_Reading passage_:
--- begin ---

Take the issue_type from the above.

In [None]:
results = dataset_db.get_issues()

#problem = 'OSGB out of bounds of England'
#problem = 'invalid geometry'
# problem = 'Unexpected geom type'
problem = 'OSGB'

results.loc[(results.issue_type == problem) ]



### Final dataset 

Shows the end result of the processing. You should see a decent number of these columns populated with data from the raw resources above.

In [None]:
dataset_db = DatasetSqlite(os.path.join(data_dir,'dataset',f'{dataset}.sqlite3'))
results = dataset_db.get_entities()

final_length = len(results)

print("")
print (F"Final data contains {final_length} records")

results

### Existing Duplicate Entities between organisations

This downloads a sqlite db for the current dataset  
It compares the current endpoint entities with existing ones   
Identifies duplicates between all organisations

In [None]:
download_dataset(dataset,collection_name,f"{data_dir}/entity_resolution")

--- end ---

_Collected material_:
--- begin ---

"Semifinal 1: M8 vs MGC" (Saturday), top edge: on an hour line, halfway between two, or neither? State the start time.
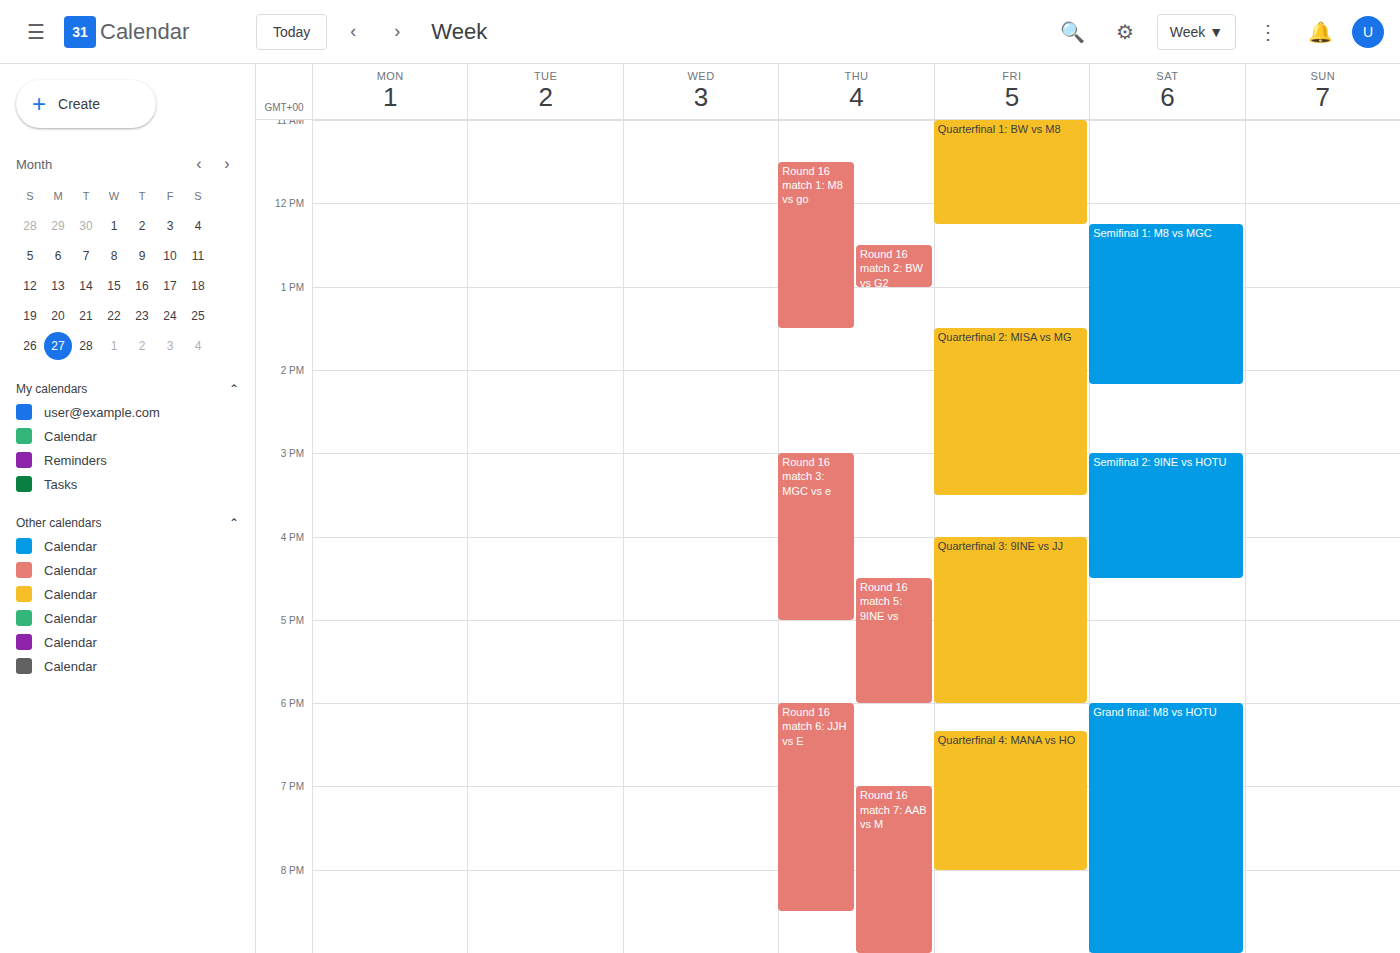
12:15 PM -- neither: a quarter of the way from the 12 PM line to the 1 PM line.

--- end ---

_Problems_:
1. In the notebook excerpt, which value is assigned to problem on the line that is not commented out?
2. Write the next part of the notebook excerpt on dataset processing, starting right after its last line.
The listing is separate material with no connection to the notebook excerpt.

_Responses for each task_:
1. 'OSGB'

2.
dataset_path = os.path.join(f"{data_dir}/entity_resolution",f'{dataset}.sqlite3')
duplicates = get_duplicates_between_orgs(dataset_path,f'../data/endpoint_checker/dataset/{dataset}.sqlite3')

if duplicates.empty:
    print("No duplicate entities found with existing entities")

duplicates

### Duplicates with different entity numbers

In [None]:
if not duplicates.empty:
    filtered_df = duplicates[duplicates['primary_entity'] != duplicates['secondary_entity']]
    filtered_df

To merge the duplicated entities  
For each entity, use the corresponding primary_entity value (as the entity number)

### Possible Internal Duplicate Entities

The below table displays duplicates in the data provided identified using the geographical info (geometry and point column).  
Sometimes it is legit, but worth checking in the source data to make sure it passes the sniff test.

In [None]:
if not (results[['geometry', 'point']].apply(lambda x: x.str.strip() == '')).all().all():
    grouped = results.groupby(['geometry', 'point'])
    grouped_list=[]
    for key, value in (grouped.groups).items():
        if len(value) > 1 and key[1] !='':
            filtered_df = results[(results['geometry'] == key[0]) & (results['point'] == key[1])]
            grouped_list.append(filtered_df)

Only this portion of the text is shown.